Dossier : L’avortement, un droit

L’accès aux services d’avortement au Québec

par Nathalie Parent

Quand on se regarde, on se désole, quand on se compare, on se console. Cet adage est particulièrement vrai lorsqu’on examine l’accès à l’avortement au Québec. Avec près de 50 points de services, le Québec est la province la mieux nantie en la matière au Canada, et ferait même l’envie de plusieurs pays à travers le monde.
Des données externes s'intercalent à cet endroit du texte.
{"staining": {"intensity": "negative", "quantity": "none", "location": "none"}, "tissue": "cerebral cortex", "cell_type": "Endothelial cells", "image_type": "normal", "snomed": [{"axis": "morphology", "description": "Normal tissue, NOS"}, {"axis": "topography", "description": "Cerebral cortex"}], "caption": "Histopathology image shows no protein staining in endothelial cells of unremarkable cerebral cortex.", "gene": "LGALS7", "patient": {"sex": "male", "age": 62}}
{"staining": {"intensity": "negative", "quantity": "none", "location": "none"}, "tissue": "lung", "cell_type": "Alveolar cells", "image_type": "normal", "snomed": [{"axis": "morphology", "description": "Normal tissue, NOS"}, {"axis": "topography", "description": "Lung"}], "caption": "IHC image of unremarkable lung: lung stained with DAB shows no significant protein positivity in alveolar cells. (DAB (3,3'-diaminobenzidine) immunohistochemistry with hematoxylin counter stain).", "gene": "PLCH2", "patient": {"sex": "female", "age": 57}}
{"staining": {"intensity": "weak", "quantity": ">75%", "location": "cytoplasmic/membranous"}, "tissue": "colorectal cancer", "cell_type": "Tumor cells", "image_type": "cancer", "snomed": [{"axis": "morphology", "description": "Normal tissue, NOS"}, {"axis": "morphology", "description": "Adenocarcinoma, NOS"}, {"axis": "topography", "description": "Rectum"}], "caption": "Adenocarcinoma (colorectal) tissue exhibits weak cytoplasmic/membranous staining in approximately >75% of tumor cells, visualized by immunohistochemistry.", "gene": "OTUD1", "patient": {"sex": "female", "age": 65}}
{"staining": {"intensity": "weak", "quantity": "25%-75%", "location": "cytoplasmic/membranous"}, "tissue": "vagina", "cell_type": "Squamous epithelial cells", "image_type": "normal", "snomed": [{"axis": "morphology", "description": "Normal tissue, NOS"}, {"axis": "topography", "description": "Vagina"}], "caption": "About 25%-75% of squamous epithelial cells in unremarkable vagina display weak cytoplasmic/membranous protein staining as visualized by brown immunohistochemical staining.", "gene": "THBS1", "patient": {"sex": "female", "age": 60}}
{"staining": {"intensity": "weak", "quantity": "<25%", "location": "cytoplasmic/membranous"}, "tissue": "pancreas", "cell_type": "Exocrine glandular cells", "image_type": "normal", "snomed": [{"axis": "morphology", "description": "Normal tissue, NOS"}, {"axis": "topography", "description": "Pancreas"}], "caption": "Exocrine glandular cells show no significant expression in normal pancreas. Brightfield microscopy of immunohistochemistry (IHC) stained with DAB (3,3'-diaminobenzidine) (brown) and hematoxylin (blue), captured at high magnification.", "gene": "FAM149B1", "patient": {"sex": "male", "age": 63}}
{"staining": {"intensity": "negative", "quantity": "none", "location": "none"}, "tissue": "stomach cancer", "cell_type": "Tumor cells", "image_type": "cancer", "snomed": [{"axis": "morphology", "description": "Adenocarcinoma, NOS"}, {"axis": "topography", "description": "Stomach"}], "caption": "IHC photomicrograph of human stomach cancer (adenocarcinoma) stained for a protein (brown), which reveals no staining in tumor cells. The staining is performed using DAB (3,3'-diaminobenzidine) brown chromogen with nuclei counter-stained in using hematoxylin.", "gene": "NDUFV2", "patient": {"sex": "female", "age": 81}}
Pourtant, tout n’y est pas parfait !

Toutes les régions du Québec offrent minimalement l’avortement de premier trimestre, et quatre points de services, coordonnés entre toutes les régions, assurent l’accès à l’avortement de deuxième trimestre. Les services sont offerts principalement par les établissements du réseau public (40), ainsi que par trois centres de santé des femmes et quatre cliniques privées, toutes situées à Montréal.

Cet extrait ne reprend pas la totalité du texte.